Untuk sejarah hidup Sunan Bonang memang sangat lekat dengan Tuban, juga masih memiliki hubungan kekerabatan dengan keluarga Kadipaten Tuban. Makamnya pun di Tuban tepatnya di belakang Masjid Agung Tuban.

Perjalanan Renovasi dari Masa ke Masa

Masjid ini mengalami beberapa kali renovasi. Renovasi pertama dilakukan pada abad ke-19 tepatnya pada tahun 1894 oleh Raden Toemengoeng Koesoemodiko Bupati ke-35 Tuban.

Pada renovasi pertama ini, Sang Bupati melibatkan jasa arsitek asing berkebangsaan Belanda bernama B.O.H.M. Toxopeus. Hal ini sesuai dengan prasasti yang ada di depan Masjid.

Selanjutnya renovasi dilakukan pada tahun 1985 sebagai upaya untuk memperluas kapasitas Masjid. Terakhir Masjid ini mengalami renovasi besar-besaran pada tahun 2004.

Gaya Arsitektur Masjid

Pada renovasi terakhir, Masjid ini menggabungkan berbagai budaya seperti Arab, Turki, dan India. Dari penggabungan unsur-unsur budaya inilah banyak media yang menjuluki Masjid ini sebagai Masjid 1001 malam. Karena arsitekturnya mirip penggambaran dongeng 1001 malam yang terkenal itu.

Tampak luar Masjid sering disebut mengingatkan kita pada Masjid Imam di kota Isfahan, Iran. Lalu di dalamnya terdapat pola-pola lengkungan pada tiang penyangga yang menghasilkan ruang-ruang berbentuk kolom, hal tersebut diduga terinspirasi dari gaya Masjid Cordoba Sepanyol.

Walaupun demikian, Masjid ini tidak meninggalkan unsur nusantara. Seperti penggunaan kayu-kayu ukir pada pintunya serta sayap mihrab yang terbuat dari kuningan juga merupakan gaya-gaya khas Nusantara.

Rute menuju Masjid Agung Tuban

Masjid Agung Tuban terletak di tempat yang sangat strategis yaitu di sebelah barat alun-alun Tuban. Untuk ke sini dari arah manapun kamu bisa turun di Alun-alun Tuban, lalu tinggal jalan sebentar sudah sampai.

Selain itu kamu juga bisa memanfaatkan parkir wisata yang ada di Kebonsari Tuban. Dari parkir wisata kamu bisa naik becak. Ya itung-itung sambil menikmati kota Tuban yang asri ini.

Destinasi Wisata Favorit di Tuban

Karena letaknya yang mudah dijangkau, Masjid ini menjadi primadona destinasi wisata di Kota Tuban. Khususnya wisata religi. Di belakang Masjid ini terdapat maka salah satu anggota dewan dakwah Walisongo : Sunan Bonang. Ini menjadikan orang-orang yang datang berziarah juga akan sekalian mampir ke Masjid ini.

Selain wisata sejarah, juga menjadi wisata sekedar melepas penat. Karena arsitekturnya yang megah dan juga dekat dengan alun-alun yang banyak pohonnya. Duh ya makin lengkap.

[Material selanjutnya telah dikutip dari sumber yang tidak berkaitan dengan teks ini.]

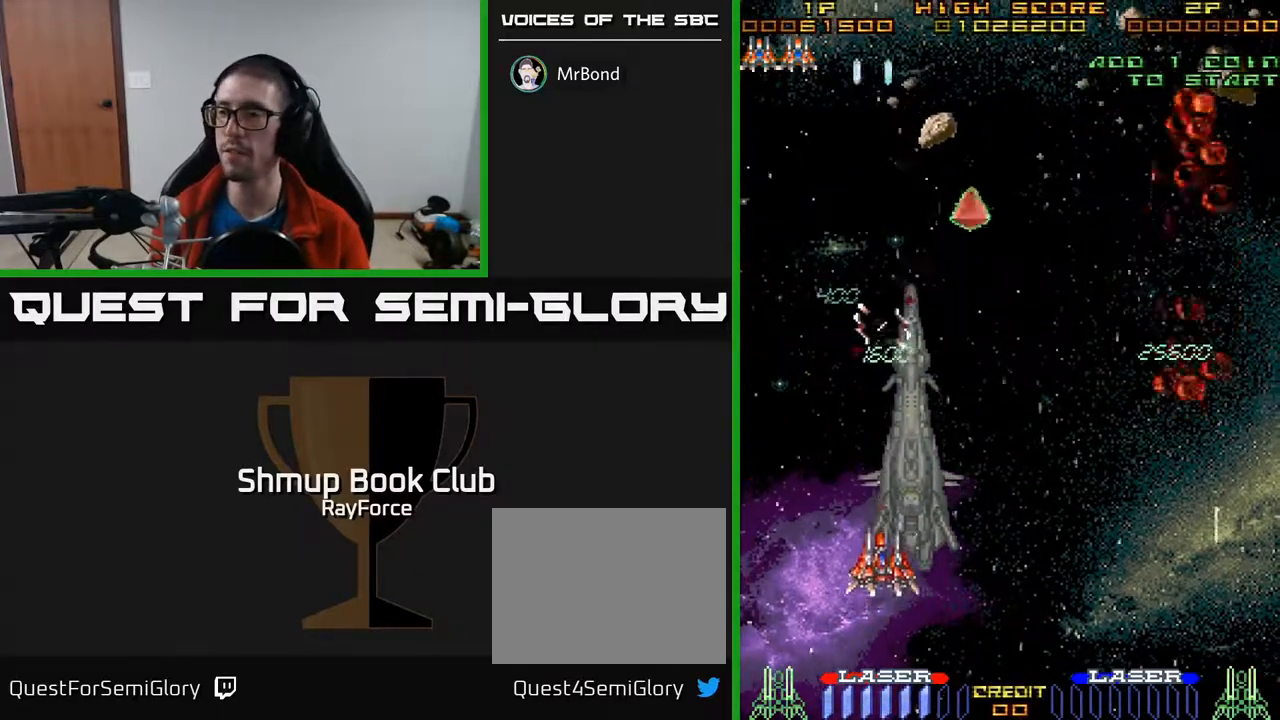
{"buttons": ["X", "DPAD_UP"], "right_stick": "center", "events": [[117, "DPAD_RIGHT", "down"], [217, "DPAD_RIGHT", "up"], [467, "DPAD_DOWN", "up"], [483, "X", "down"], [500, "DPAD_UP", "down"]]}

Terakhir ya wisata sejarah. Karena Masjid ini adalah salah satu Masjid tertua dan penuh sejarah, maka ya pasti menarik minat para pemerhati sejarah. Karena Masjid ini termasuk masjid yang bersejarah, lalu dilingkupi oleh hal-hal yang juga bersejarah seperti museum kambang putih.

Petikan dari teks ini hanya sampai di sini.